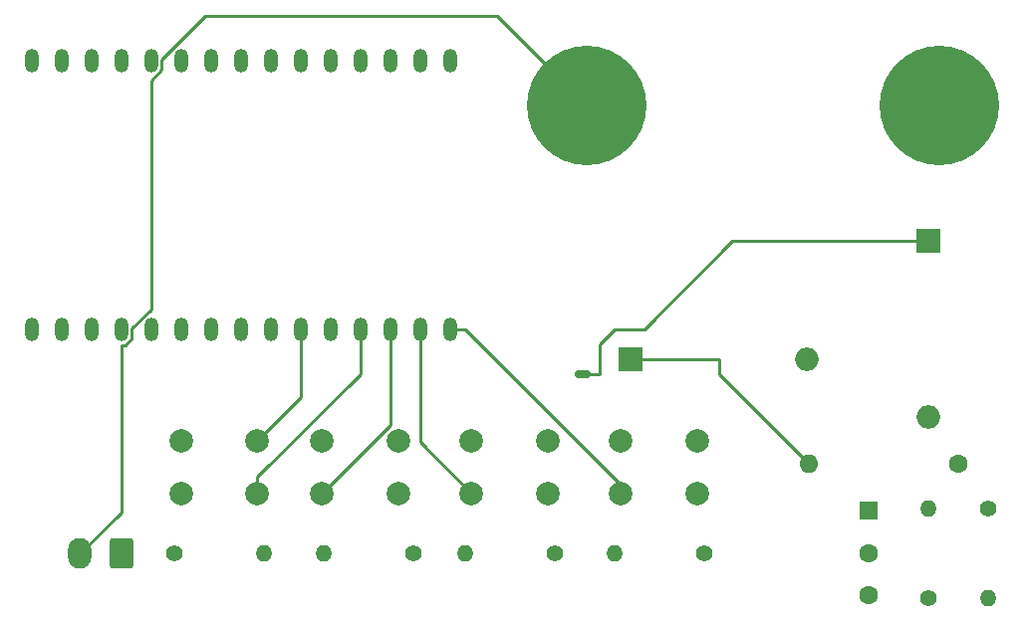
<source format=gbr>
%TF.GenerationSoftware,KiCad,Pcbnew,(6.0.7)*%
%TF.CreationDate,2023-01-15T16:16:41-05:00*%
%TF.ProjectId,timer,74696d65-722e-46b6-9963-61645f706362,rev?*%
%TF.SameCoordinates,Original*%
%TF.FileFunction,Copper,L2,Bot*%
%TF.FilePolarity,Positive*%
%FSLAX46Y46*%
G04 Gerber Fmt 4.6, Leading zero omitted, Abs format (unit mm)*
G04 Created by KiCad (PCBNEW (6.0.7)) date 2023-01-15 16:16:41*
%MOMM*%
%LPD*%
G01*
G04 APERTURE LIST*
G04 Aperture macros list*
%AMRoundRect*
0 Rectangle with rounded corners*
0 $1 Rounding radius*
0 $2 $3 $4 $5 $6 $7 $8 $9 X,Y pos of 4 corners*
0 Add a 4 corners polygon primitive as box body*
4,1,4,$2,$3,$4,$5,$6,$7,$8,$9,$2,$3,0*
0 Add four circle primitives for the rounded corners*
1,1,$1+$1,$2,$3*
1,1,$1+$1,$4,$5*
1,1,$1+$1,$6,$7*
1,1,$1+$1,$8,$9*
0 Add four rect primitives between the rounded corners*
20,1,$1+$1,$2,$3,$4,$5,0*
20,1,$1+$1,$4,$5,$6,$7,0*
20,1,$1+$1,$6,$7,$8,$9,0*
20,1,$1+$1,$8,$9,$2,$3,0*%
G04 Aperture macros list end*
%TA.AperFunction,ComponentPad*%
%ADD10RoundRect,0.250000X0.750000X1.050000X-0.750000X1.050000X-0.750000X-1.050000X0.750000X-1.050000X0*%
%TD*%
%TA.AperFunction,ComponentPad*%
%ADD11O,2.000000X2.600000*%
%TD*%
%TA.AperFunction,ComponentPad*%
%ADD12O,1.200000X2.000000*%
%TD*%
%TA.AperFunction,ComponentPad*%
%ADD13C,2.000000*%
%TD*%
%TA.AperFunction,SMDPad,CuDef*%
%ADD14RoundRect,0.150000X-0.512500X-0.150000X0.512500X-0.150000X0.512500X0.150000X-0.512500X0.150000X0*%
%TD*%
%TA.AperFunction,ComponentPad*%
%ADD15C,1.600000*%
%TD*%
%TA.AperFunction,ComponentPad*%
%ADD16O,1.600000X1.600000*%
%TD*%
%TA.AperFunction,ComponentPad*%
%ADD17R,2.000000X2.000000*%
%TD*%
%TA.AperFunction,ComponentPad*%
%ADD18O,2.000000X2.000000*%
%TD*%
%TA.AperFunction,ComponentPad*%
%ADD19C,10.160000*%
%TD*%
%TA.AperFunction,ComponentPad*%
%ADD20O,1.400000X1.400000*%
%TD*%
%TA.AperFunction,ComponentPad*%
%ADD21C,1.400000*%
%TD*%
%TA.AperFunction,ComponentPad*%
%ADD22RoundRect,0.250000X-0.550000X0.550000X-0.550000X-0.550000X0.550000X-0.550000X0.550000X0.550000X0*%
%TD*%
%TA.AperFunction,Conductor*%
%ADD23C,0.250000*%
%TD*%
G04 APERTURE END LIST*
D10*
%TO.P,LS1,1,1*%
%TO.N,Net-(LS1-Pad1)*%
X130480000Y-102540000D03*
D11*
%TO.P,LS1,2,2*%
%TO.N,Net-(BT1-Pad1)*%
X126980000Y-102540000D03*
%TD*%
D12*
%TO.P,v1,30,D0*%
%TO.N,Net-(R5-Pad2)*%
X158420000Y-83490000D03*
%TO.P,v1,29,D1*%
%TO.N,Net-(R3-Pad2)*%
X155880000Y-83490000D03*
%TO.P,v1,28,D2*%
%TO.N,Net-(R2-Pad2)*%
X153340000Y-83490000D03*
%TO.P,v1,27,D3*%
%TO.N,Net-(R1-Pad2)*%
X150800000Y-83490000D03*
%TO.P,v1,26,D4*%
%TO.N,Net-(R6-Pad2)*%
X148260000Y-83490000D03*
%TO.P,v1,25,3V3*%
%TO.N,Net-(SW1-Pad1)*%
X145720000Y-83490000D03*
%TO.P,v1,24,GND*%
%TO.N,Net-(BT1-Pad2)*%
X143180000Y-83490000D03*
%TO.P,v1,23,D5*%
%TO.N,unconnected-(v1-Pad23)*%
X140640000Y-83490000D03*
%TO.P,v1,22,D6*%
%TO.N,unconnected-(v1-Pad22)*%
X138100000Y-83490000D03*
%TO.P,v1,21,D7*%
%TO.N,unconnected-(v1-Pad21)*%
X135560000Y-83490000D03*
%TO.P,v1,20,D8*%
%TO.N,unconnected-(v1-Pad20)*%
X133020000Y-83490000D03*
%TO.P,v1,19,RX*%
%TO.N,unconnected-(v1-Pad19)*%
X130480000Y-83490000D03*
%TO.P,v1,18,TX*%
%TO.N,unconnected-(v1-Pad18)*%
X127940000Y-83490000D03*
%TO.P,v1,17,GND*%
%TO.N,unconnected-(v1-Pad17)*%
X125400000Y-83490000D03*
%TO.P,v1,16,3V3*%
%TO.N,unconnected-(v1-Pad16)*%
X122860000Y-83490000D03*
%TO.P,v1,15,VIN*%
%TO.N,unconnected-(v1-Pad15)*%
X122860000Y-60630000D03*
%TO.P,v1,14,GND*%
%TO.N,unconnected-(v1-Pad14)*%
X125400000Y-60630000D03*
%TO.P,v1,13,RST*%
%TO.N,unconnected-(v1-Pad13)*%
X127940000Y-60630000D03*
%TO.P,v1,12,EN*%
%TO.N,unconnected-(v1-Pad12)*%
X130480000Y-60630000D03*
%TO.P,v1,11,3V3*%
%TO.N,unconnected-(v1-Pad11)*%
X133020000Y-60630000D03*
%TO.P,v1,10,GND*%
%TO.N,unconnected-(v1-Pad10)*%
X135560000Y-60630000D03*
%TO.P,v1,9,SK*%
%TO.N,unconnected-(v1-Pad9)*%
X138100000Y-60630000D03*
%TO.P,v1,8,SO*%
%TO.N,unconnected-(v1-Pad8)*%
X140640000Y-60630000D03*
%TO.P,v1,7,SC*%
%TO.N,unconnected-(v1-Pad7)*%
X143180000Y-60630000D03*
%TO.P,v1,6,S1*%
%TO.N,unconnected-(v1-Pad6)*%
X145720000Y-60630000D03*
%TO.P,v1,5,S2*%
%TO.N,unconnected-(v1-Pad5)*%
X148260000Y-60630000D03*
%TO.P,v1,4,S3*%
%TO.N,unconnected-(v1-Pad4)*%
X150800000Y-60630000D03*
%TO.P,v1,3,VV*%
%TO.N,unconnected-(v1-Pad3)*%
X153340000Y-60630000D03*
%TO.P,v1,2,GND*%
%TO.N,unconnected-(v1-Pad2)*%
X155880000Y-60630000D03*
%TO.P,v1,1,A0*%
%TO.N,unconnected-(v1-Pad1)*%
X158420000Y-60630000D03*
%TD*%
D13*
%TO.P,SW2,2,2*%
%TO.N,Net-(R2-Pad2)*%
X154050000Y-97460000D03*
X147550000Y-97460000D03*
%TO.P,SW2,1,1*%
%TO.N,Net-(SW1-Pad1)*%
X154050000Y-92960000D03*
X147550000Y-92960000D03*
%TD*%
%TO.P,SW1,2,2*%
%TO.N,Net-(R1-Pad2)*%
X142060000Y-97460000D03*
X135560000Y-97460000D03*
%TO.P,SW1,1,1*%
%TO.N,Net-(SW1-Pad1)*%
X135560000Y-92960000D03*
X142060000Y-92960000D03*
%TD*%
D14*
%TO.P,U1,5,SW*%
%TO.N,Net-(U1-Pad5)*%
X169717500Y-87300000D03*
%TD*%
D15*
%TO.P,L1,1,1*%
%TO.N,Net-(U1-Pad6)*%
X201600000Y-94920000D03*
D16*
%TO.P,L1,2,2*%
%TO.N,Net-(U1-Pad1)*%
X188900000Y-94920000D03*
%TD*%
D17*
%TO.P,C2,1*%
%TO.N,Net-(U1-Pad1)*%
X173780000Y-86030000D03*
D18*
%TO.P,C2,2*%
%TO.N,Net-(BT1-Pad2)*%
X188780000Y-86030000D03*
%TD*%
%TO.P,C1,2*%
%TO.N,Net-(U1-Pad6)*%
X199060000Y-90990000D03*
D17*
%TO.P,C1,1*%
%TO.N,Net-(U1-Pad5)*%
X199060000Y-75990000D03*
%TD*%
D19*
%TO.P,BT1,1,+*%
%TO.N,Net-(BT1-Pad1)*%
X170090000Y-64440000D03*
%TO.P,BT1,2,-*%
%TO.N,Net-(BT1-Pad2)*%
X200060000Y-64440000D03*
%TD*%
D20*
%TO.P,R6,2*%
%TO.N,Net-(R6-Pad2)*%
X204140000Y-106350000D03*
D21*
%TO.P,R6,1*%
%TO.N,Net-(Q1-Pad1)*%
X204140000Y-98730000D03*
%TD*%
D20*
%TO.P,R4,2*%
%TO.N,Net-(Q1-Pad1)*%
X199060000Y-98730000D03*
D21*
%TO.P,R4,1*%
%TO.N,Net-(BT1-Pad2)*%
X199060000Y-106350000D03*
%TD*%
D20*
%TO.P,R3,2*%
%TO.N,Net-(R3-Pad2)*%
X159690000Y-102540000D03*
D21*
%TO.P,R3,1*%
%TO.N,Net-(BT1-Pad2)*%
X167310000Y-102540000D03*
%TD*%
D13*
%TO.P,SW3,1,1*%
%TO.N,Net-(R3-Pad2)*%
X166750000Y-97460000D03*
X160250000Y-97460000D03*
%TO.P,SW3,2,2*%
%TO.N,Net-(SW1-Pad1)*%
X166750000Y-92960000D03*
X160250000Y-92960000D03*
%TD*%
D15*
%TO.P,Q1,3,S*%
%TO.N,Net-(BT1-Pad2)*%
X193980000Y-106140000D03*
%TO.P,Q1,2,D*%
%TO.N,Net-(LS1-Pad1)*%
X193980000Y-102540000D03*
D22*
%TO.P,Q1,1,G*%
%TO.N,Net-(Q1-Pad1)*%
X193980000Y-98940000D03*
%TD*%
D13*
%TO.P,SW4,1,1*%
%TO.N,Net-(R5-Pad2)*%
X172950000Y-97460000D03*
X179450000Y-97460000D03*
%TO.P,SW4,2,2*%
%TO.N,Net-(SW1-Pad1)*%
X179450000Y-92960000D03*
X172950000Y-92960000D03*
%TD*%
D21*
%TO.P,R1,1*%
%TO.N,Net-(BT1-Pad2)*%
X135000000Y-102540000D03*
D20*
%TO.P,R1,2*%
%TO.N,Net-(R1-Pad2)*%
X142620000Y-102540000D03*
%TD*%
D21*
%TO.P,R2,1*%
%TO.N,Net-(BT1-Pad2)*%
X155320000Y-102540000D03*
D20*
%TO.P,R2,2*%
%TO.N,Net-(R2-Pad2)*%
X147700000Y-102540000D03*
%TD*%
D21*
%TO.P,R5,1*%
%TO.N,Net-(BT1-Pad2)*%
X180010000Y-102540000D03*
D20*
%TO.P,R5,2*%
%TO.N,Net-(R5-Pad2)*%
X172390000Y-102540000D03*
%TD*%
D23*
%TO.N,Net-(R5-Pad2)*%
X159690000Y-83490000D02*
X158420000Y-83490000D01*
%TO.N,Net-(U1-Pad5)*%
X172390000Y-83490000D02*
X171120000Y-84760000D01*
X174930000Y-83490000D02*
X172390000Y-83490000D01*
X182430000Y-75990000D02*
X174930000Y-83490000D01*
X171120000Y-84760000D02*
X171120000Y-87300000D01*
X171120000Y-87300000D02*
X169850000Y-87300000D01*
X199060000Y-75990000D02*
X182430000Y-75990000D01*
%TO.N,Net-(U1-Pad1)*%
X181280000Y-87300000D02*
X188900000Y-94920000D01*
X181280000Y-86030000D02*
X181280000Y-87300000D01*
X173780000Y-86030000D02*
X181280000Y-86030000D01*
%TO.N,Net-(BT1-Pad1)*%
X162470000Y-56820000D02*
X170090000Y-64440000D01*
X137661852Y-56820000D02*
X162470000Y-56820000D01*
X133945000Y-60536852D02*
X137661852Y-56820000D01*
X133945000Y-61413148D02*
X133945000Y-60536852D01*
X133020000Y-81781852D02*
X133020000Y-62338148D01*
X131405000Y-83396852D02*
X133020000Y-81781852D01*
X131405000Y-84273148D02*
X131405000Y-83396852D01*
X130863148Y-84815000D02*
X131405000Y-84273148D01*
X130480000Y-84815000D02*
X130863148Y-84815000D01*
X130480000Y-99040000D02*
X130480000Y-84815000D01*
X133020000Y-62338148D02*
X133945000Y-61413148D01*
X126980000Y-102540000D02*
X130480000Y-99040000D01*
%TO.N,Net-(R1-Pad2)*%
X150800000Y-87300000D02*
X150800000Y-83490000D01*
X142060000Y-96040000D02*
X150800000Y-87300000D01*
X142060000Y-97460000D02*
X142060000Y-96040000D01*
%TO.N,Net-(R5-Pad2)*%
X172950000Y-96750000D02*
X159690000Y-83490000D01*
X172950000Y-97460000D02*
X172950000Y-96750000D01*
%TO.N,Net-(R3-Pad2)*%
X155880000Y-93090000D02*
X155880000Y-83490000D01*
X160250000Y-97460000D02*
X155880000Y-93090000D01*
%TO.N,Net-(SW1-Pad1)*%
X145720000Y-89300000D02*
X142060000Y-92960000D01*
X145720000Y-83490000D02*
X145720000Y-89300000D01*
%TO.N,Net-(R2-Pad2)*%
X153340000Y-91670000D02*
X153340000Y-83490000D01*
X147550000Y-97460000D02*
X153340000Y-91670000D01*
%TD*%
M02*

</source>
= = = =
**Exercise details**
Find each line in the records that contains the string "macros", then say how many there are and nothing else.

**Completed exercise**
2